> _Brief A_:
Pull out the entries from the line containing "scientific name: Scleranthus perennis" through the end of the entries, both ends included, and copy those lines unchanged.

> _Source document_:
[tor-dev] Registering special-use domain names of peer-to-peer name systems with IETF

John Bond mail at johnbond.org
Thu Feb 20 21:11:19 UTC 2014


Hello Nick,

Thanks for your response.  This is very helpful and somewhat in line with
my expectations.  I will forward this thread to the IETF list, please let
me know if there is more to add.

Thanks John

-----Original Message-----
From: Nick Mathewson <nickm at alum.mit.edu>
Reply-To: <tor-dev at lists.torproject.org>
Date: Sunday 16 February 2014 03:51
To: <tor-dev at lists.torproject.org>
Subject: Re: [tor-dev] Registering special-use domain names of
peer-to-peer name systems with IETF

>On Thu, Feb 13, 2014 at 9:06 AM, John Bond <mail at johnbond.org> wrote:
>> Hello All,
>>
>> Im writing to the list in response to IETF submission made by christian.
>
>Hi, John!  This deserves a much longer response than I can give it
>right now.  (I'm getting ready to head to Iceland for the developers
>meeting next week.)  But let me see what I can figure out today, under
>the theory that a prompt reply is often better than a perfect one.
>
>> This has created much debate on the DNSOPS mailing list[1] and has also
>> seen another draft to be proposed[2].  I will start by saying I see
>>merit
>> in both drafts being proposed[3][4] and don¹t necessarily see them as
>> being mutually exclusive.  However the discussions on the list seem to
>> keep coming back to one question would it be feasible for you to
>> retrospectively change the anchor of .onion to some other TLD. E.g.
>> .onion.arpa.  There is much speculation on this questions however it
>> appears that the question has not been directly asked on this list.
>>
>> Therefore I would like to ask the following.
>>
>>  - What would be the barriers both, technical and political, for tor to
>> change the anchor it uses from .onion to something else (whatever that
>>may
>> be)?
>
>Technically, we'd need to add the new address type as a supported
>address type, and then, after a year or three, we'd have to stop
>supporting the old type. I imagine we'd want to do a coordinated,
>flag-day style transition, because otherwise we'd run into problems
>with the new addresses not getting intercepted by older versions of
>Tor.
>
>To expand, suppose that we transition to .onion.newtld.  This problem,
>among others, would occur:   Old versions of Tor that did not know
>about .onion.newtld would try to connect to those addresses by making
>requests to exit nodes through the Tor network. Those exit nodes could
>learn more about who was connecting to .onion addresses.
>
>We could mitigate this problem, by having a flag day after which all
>supported Tor versions start accepting the new addresses.  But then
>we'd need to have a long delay after the new addresses were supported
>by everybody to make everybody stop using the old addresses, before we
>could remove the old anchor.

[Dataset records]
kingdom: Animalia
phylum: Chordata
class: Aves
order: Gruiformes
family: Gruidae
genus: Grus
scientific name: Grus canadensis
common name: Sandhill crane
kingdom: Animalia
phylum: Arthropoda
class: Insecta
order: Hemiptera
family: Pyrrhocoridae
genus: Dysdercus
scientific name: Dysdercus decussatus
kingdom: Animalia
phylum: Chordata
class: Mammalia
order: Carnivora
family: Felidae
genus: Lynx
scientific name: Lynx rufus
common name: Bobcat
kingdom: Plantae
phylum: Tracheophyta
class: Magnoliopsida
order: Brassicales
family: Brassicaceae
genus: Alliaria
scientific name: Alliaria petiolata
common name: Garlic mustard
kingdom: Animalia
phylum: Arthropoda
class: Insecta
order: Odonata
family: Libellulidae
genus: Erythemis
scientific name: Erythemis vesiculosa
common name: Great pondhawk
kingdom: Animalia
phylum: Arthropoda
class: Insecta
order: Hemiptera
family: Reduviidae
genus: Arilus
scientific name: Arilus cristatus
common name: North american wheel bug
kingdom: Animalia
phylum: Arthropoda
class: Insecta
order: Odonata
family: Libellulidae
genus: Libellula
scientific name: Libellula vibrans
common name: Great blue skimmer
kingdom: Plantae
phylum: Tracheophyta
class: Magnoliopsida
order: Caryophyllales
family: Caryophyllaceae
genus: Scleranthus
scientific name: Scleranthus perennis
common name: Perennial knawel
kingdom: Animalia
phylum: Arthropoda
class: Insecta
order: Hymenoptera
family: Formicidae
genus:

> _Brief B_:
Extend the mailing-list thread about registering peer-to-peer special-use domain names with the IETF, beginning right after its final sentence.

> _Answer A_:
scientific name: Scleranthus perennis
common name: Perennial knawel
kingdom: Animalia
phylum: Arthropoda
class: Insecta
order: Hymenoptera
family: Formicidae
genus:

> _Answer B_:
>
>
>
>
>>  - If such a change where to happen what would be an acceptable timeline
>> for new software to stop supporting the old anchor?
>
>New software couldn't stop supporting the old anchor until people
>stopped using it.
>
>People couldn't stop using it until they could know that all existing
>software would support the new anchor.
>
>People couldn't know that until all current software was unsupported.
>That works out to a few years in practice.  (This is somewhat
>dependent on the Debian release cycle in practice; they take security
>patches, but this sure wouldn't be a security patch.)
>
>
>So, a full transition would require:
>    a few months to spec and implement the transition
>    a few years for all previous versions to stop shippin
>    a year or two after that for people to update all existing links
>everywhere.
>
>At least, that's what I'd assume.  Perhaps there's a faster way I'm not
>seeing.
>
>>  - If the .onion is unsuccessful in its request to be reserver under the
>> mechanism laid out in rfc 6761[5].  Would there be any motivation to
>> change the anchor so that it conformed to a different policy and
>>therefore
>> allow operators and developers to prevent leakage of this name on the
>> internet
>
>I imagine there would be some interest, but it would depend on the
>benefits.
>
>>  - Are there any privacy concerns caused by .onion names leaking on to
>>the
>> internet in the form of a DNS QNAME by software trying to resolve the
>>name
>
>Yes.  In the current hidden service design, it is confidential which
>user wants to visit which address; sending a DNS query with a .onion
>address in it is privacy failure.
>
>Moreover, in the proposed next-generation hidden service design, the
>address itself is confidential: it is part of a credential that allows
>users who know it to tell that the hidden service exists.
>
>>  - If an organisation where to obtain the .onion name under the gTLD
>> programme are there any privacy concerns considering the organisation
>> could now answer the DNS queries mentioned above. I.e. If a user
>>requested
>> notatrap.onion without tor configured instead of getting no response the
>> could be redirected to a site controlled by the new owner of the .onion
>> domain.
>
>There would indeed be such a privacy concern.  Moreover, if we stopped
>supporting the old .onion name in Tor, such an organization could
>intercept requests even for Tor users, if users had any stale links or
>addresses using the old TLD.
>
>Personally, I would consider any such organization to have obviously
>hostile intent, and I would consider any granting of such a gTLD to be
>a transparent message, saying "we don't care about the well-being of
>Tor users at all."
>
>Anyway, that's my saturday night answer.  Perhaps others will think
>more and come up with better answers soon.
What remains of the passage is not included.